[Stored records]
##############################

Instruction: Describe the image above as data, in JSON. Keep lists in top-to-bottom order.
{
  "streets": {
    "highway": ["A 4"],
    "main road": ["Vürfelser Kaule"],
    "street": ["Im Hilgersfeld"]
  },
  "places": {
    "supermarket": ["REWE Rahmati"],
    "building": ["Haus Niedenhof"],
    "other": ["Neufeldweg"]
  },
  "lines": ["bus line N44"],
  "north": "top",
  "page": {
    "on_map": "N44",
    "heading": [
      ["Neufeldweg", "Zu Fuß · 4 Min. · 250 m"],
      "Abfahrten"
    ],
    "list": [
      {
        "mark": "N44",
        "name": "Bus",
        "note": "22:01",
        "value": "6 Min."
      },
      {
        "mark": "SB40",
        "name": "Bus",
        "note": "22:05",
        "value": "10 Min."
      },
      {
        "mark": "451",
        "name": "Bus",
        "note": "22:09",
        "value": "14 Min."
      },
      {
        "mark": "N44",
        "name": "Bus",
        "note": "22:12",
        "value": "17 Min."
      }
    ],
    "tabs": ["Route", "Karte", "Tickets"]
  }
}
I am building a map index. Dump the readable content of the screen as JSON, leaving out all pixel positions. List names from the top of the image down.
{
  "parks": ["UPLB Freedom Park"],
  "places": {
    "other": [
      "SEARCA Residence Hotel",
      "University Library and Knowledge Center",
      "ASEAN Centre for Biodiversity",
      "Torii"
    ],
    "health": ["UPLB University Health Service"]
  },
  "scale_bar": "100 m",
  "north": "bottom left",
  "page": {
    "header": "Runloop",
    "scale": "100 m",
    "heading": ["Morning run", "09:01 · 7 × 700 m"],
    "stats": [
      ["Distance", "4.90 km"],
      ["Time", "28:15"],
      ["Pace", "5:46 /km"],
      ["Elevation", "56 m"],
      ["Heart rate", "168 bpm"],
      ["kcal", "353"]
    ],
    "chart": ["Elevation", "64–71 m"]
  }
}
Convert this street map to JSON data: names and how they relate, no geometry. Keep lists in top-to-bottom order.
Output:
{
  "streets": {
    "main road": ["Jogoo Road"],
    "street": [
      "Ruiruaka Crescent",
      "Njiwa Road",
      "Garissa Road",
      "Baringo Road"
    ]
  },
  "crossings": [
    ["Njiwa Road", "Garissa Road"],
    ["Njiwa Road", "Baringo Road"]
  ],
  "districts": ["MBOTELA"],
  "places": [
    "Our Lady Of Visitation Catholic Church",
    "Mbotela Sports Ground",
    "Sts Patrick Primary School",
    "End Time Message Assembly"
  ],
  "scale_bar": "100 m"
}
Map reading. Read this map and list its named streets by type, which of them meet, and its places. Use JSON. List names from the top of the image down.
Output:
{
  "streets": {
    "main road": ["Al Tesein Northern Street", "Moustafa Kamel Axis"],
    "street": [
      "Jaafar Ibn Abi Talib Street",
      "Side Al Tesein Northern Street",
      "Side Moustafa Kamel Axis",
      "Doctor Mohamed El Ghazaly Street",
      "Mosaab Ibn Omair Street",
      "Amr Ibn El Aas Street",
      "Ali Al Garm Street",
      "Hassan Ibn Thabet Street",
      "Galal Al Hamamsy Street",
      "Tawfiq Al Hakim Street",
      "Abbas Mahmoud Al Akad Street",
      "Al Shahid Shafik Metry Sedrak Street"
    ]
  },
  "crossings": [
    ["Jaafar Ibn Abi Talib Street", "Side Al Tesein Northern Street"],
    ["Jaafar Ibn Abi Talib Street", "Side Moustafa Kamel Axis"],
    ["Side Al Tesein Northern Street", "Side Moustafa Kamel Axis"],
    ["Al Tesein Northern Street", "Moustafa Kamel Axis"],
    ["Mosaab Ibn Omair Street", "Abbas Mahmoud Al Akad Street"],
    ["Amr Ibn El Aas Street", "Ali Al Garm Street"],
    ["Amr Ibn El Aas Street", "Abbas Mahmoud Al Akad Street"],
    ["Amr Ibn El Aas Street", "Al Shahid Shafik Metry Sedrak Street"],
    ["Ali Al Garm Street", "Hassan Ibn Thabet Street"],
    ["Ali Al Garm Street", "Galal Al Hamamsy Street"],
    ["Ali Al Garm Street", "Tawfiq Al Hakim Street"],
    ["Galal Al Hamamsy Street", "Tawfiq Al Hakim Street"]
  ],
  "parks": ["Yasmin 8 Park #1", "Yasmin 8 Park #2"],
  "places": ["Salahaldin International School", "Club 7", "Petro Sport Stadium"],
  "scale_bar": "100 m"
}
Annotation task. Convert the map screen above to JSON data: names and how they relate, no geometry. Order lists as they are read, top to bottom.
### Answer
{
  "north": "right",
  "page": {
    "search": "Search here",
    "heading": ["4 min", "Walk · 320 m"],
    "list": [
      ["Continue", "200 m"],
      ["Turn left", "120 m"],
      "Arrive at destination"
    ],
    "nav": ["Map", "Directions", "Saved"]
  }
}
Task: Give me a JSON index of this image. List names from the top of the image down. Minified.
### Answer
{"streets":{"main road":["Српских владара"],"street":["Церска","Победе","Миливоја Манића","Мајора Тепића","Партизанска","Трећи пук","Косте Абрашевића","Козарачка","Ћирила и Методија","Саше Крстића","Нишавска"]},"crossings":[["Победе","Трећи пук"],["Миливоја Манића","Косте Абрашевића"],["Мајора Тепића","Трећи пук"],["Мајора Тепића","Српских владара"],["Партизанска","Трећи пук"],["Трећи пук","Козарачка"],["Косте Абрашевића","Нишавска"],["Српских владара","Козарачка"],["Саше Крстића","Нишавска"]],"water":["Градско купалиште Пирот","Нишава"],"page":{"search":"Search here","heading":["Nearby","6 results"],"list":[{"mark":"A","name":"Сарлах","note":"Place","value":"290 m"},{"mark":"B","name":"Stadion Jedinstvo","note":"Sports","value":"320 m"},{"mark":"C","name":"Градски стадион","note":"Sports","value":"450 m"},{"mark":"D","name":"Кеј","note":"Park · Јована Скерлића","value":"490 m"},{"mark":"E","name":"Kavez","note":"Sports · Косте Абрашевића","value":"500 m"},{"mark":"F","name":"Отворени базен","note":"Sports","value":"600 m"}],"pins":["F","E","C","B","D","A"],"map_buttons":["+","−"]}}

##############################

Return each line of the data above verbatim.

- _RESPONSE AREA_:
Instruction: Describe the image above as data, in JSON. Keep lists in top-to-bottom order.
{
  "streets": {
    "highway": ["A 4"],
    "main road": ["Vürfelser Kaule"],
    "street": ["Im Hilgersfeld"]
  },
  "places": {
    "supermarket": ["REWE Rahmati"],
    "building": ["Haus Niedenhof"],
    "other": ["Neufeldweg"]
  },
  "lines": ["bus line N44"],
  "north": "top",
  "page": {
    "on_map": "N44",
    "heading": [
      ["Neufeldweg", "Zu Fuß · 4 Min. · 250 m"],
      "Abfahrten"
    ],
    "list": [
      {
        "mark": "N44",
        "name": "Bus",
        "note": "22:01",
        "value": "6 Min."
      },
      {
        "mark": "SB40",
        "name": "Bus",
        "note": "22:05",
        "value": "10 Min."
      },
      {
        "mark": "451",
        "name": "Bus",
        "note": "22:09",
        "value": "14 Min."
      },
      {
        "mark": "N44",
        "name": "Bus",
        "note": "22:12",
        "value": "17 Min."
      }
    ],
    "tabs": ["Route", "Karte", "Tickets"]
  }
}
I am building a map index. Dump the readable content of the screen as JSON, leaving out all pixel positions. List names from the top of the image down.
{
  "parks": ["UPLB Freedom Park"],
  "places": {
    "other": [
      "SEARCA Residence Hotel",
      "University Library and Knowledge Center",
      "ASEAN Centre for Biodiversity",
      "Torii"
    ],
    "health": ["UPLB University Health Service"]
  },
  "scale_bar": "100 m",
  "north": "bottom left",
  "page": {
    "header": "Runloop",
    "scale": "100 m",
    "heading": ["Morning run", "09:01 · 7 × 700 m"],
    "stats": [
      ["Distance", "4.90 km"],
      ["Time", "28:15"],
      ["Pace", "5:46 /km"],
      ["Elevation", "56 m"],
      ["Heart rate", "168 bpm"],
      ["kcal", "353"]
    ],
    "chart": ["Elevation", "64–71 m"]
  }
}
Convert this street map to JSON data: names and how they relate, no geometry. Keep lists in top-to-bottom order.
Output:
{
  "streets": {
    "main road": ["Jogoo Road"],
    "street": [
      "Ruiruaka Crescent",
      "Njiwa Road",
      "Garissa Road",
      "Baringo Road"
    ]
  },
  "crossings": [
    ["Njiwa Road", "Garissa Road"],
    ["Njiwa Road", "Baringo Road"]
  ],
  "districts": ["MBOTELA"],
  "places": [
    "Our Lady Of Visitation Catholic Church",
    "Mbotela Sports Ground",
    "Sts Patrick Primary School",
    "End Time Message Assembly"
  ],
  "scale_bar": "100 m"
}
Map reading. Read this map and list its named streets by type, which of them meet, and its places. Use JSON. List names from the top of the image down.
Output:
{
  "streets": {
    "main road": ["Al Tesein Northern Street", "Moustafa Kamel Axis"],
    "street": [
      "Jaafar Ibn Abi Talib Street",
      "Side Al Tesein Northern Street",
      "Side Moustafa Kamel Axis",
      "Doctor Mohamed El Ghazaly Street",
      "Mosaab Ibn Omair Street",
      "Amr Ibn El Aas Street",
      "Ali Al Garm Street",
      "Hassan Ibn Thabet Street",
      "Galal Al Hamamsy Street",
      "Tawfiq Al Hakim Street",
      "Abbas Mahmoud Al Akad Street",
      "Al Shahid Shafik Metry Sedrak Street"
    ]
  },
  "crossings": [
    ["Jaafar Ibn Abi Talib Street", "Side Al Tesein Northern Street"],
    ["Jaafar Ibn Abi Talib Street", "Side Moustafa Kamel Axis"],
    ["Side Al Tesein Northern Street", "Side Moustafa Kamel Axis"],
    ["Al Tesein Northern Street", "Moustafa Kamel Axis"],
    ["Mosaab Ibn Omair Street", "Abbas Mahmoud Al Akad Street"],
    ["Amr Ibn El Aas Street", "Ali Al Garm Street"],
    ["Amr Ibn El Aas Street", "Abbas Mahmoud Al Akad Street"],
    ["Amr Ibn El Aas Street", "Al Shahid Shafik Metry Sedrak Street"],
    ["Ali Al Garm Street", "Hassan Ibn Thabet Street"],
    ["Ali Al Garm Street", "Galal Al Hamamsy Street"],
    ["Ali Al Garm Street", "Tawfiq Al Hakim Street"],
    ["Galal Al Hamamsy Street", "Tawfiq Al Hakim Street"]
  ],
  "parks": ["Yasmin 8 Park #1", "Yasmin 8 Park #2"],
  "places": ["Salahaldin International School", "Club 7", "Petro Sport Stadium"],
  "scale_bar": "100 m"
}
Annotation task. Convert the map screen above to JSON data: names and how they relate, no geometry. Order lists as they are read, top to bottom.
### Answer
{
  "north": "right",
  "page": {
    "search": "Search here",
    "heading": ["4 min", "Walk · 320 m"],
    "list": [
      ["Continue", "200 m"],
      ["Turn left", "120 m"],
      "Arrive at destination"
    ],
    "nav": ["Map", "Directions", "Saved"]
  }
}
Task: Give me a JSON index of this image. List names from the top of the image down. Minified.
### Answer
{"streets":{"main road":["Српских владара"],"street":["Церска","Победе","Миливоја Манића","Мајора Тепића","Партизанска","Трећи пук","Косте Абрашевића","Козарачка","Ћирила и Методија","Саше Крстића","Нишавска"]},"crossings":[["Победе","Трећи пук"],["Миливоја Манића","Косте Абрашевића"],["Мајора Тепића","Трећи пук"],["Мајора Тепића","Српских владара"],["Партизанска","Трећи пук"],["Трећи пук","Козарачка"],["Косте Абрашевића","Нишавска"],["Српских владара","Козарачка"],["Саше Крстића","Нишавска"]],"water":["Градско купалиште Пирот","Нишава"],"page":{"search":"Search here","heading":["Nearby","6 results"],"list":[{"mark":"A","name":"Сарлах","note":"Place","value":"290 m"},{"mark":"B","name":"Stadion Jedinstvo","note":"Sports","value":"320 m"},{"mark":"C","name":"Градски стадион","note":"Sports","value":"450 m"},{"mark":"D","name":"Кеј","note":"Park · Јована Скерлића","value":"490 m"},{"mark":"E","name":"Kavez","note":"Sports · Косте Абрашевића","value":"500 m"},{"mark":"F","name":"Отворени базен","note":"Sports","value":"600 m"}],"pins":["F","E","C","B","D","A"],"map_buttons":["+","−"]}}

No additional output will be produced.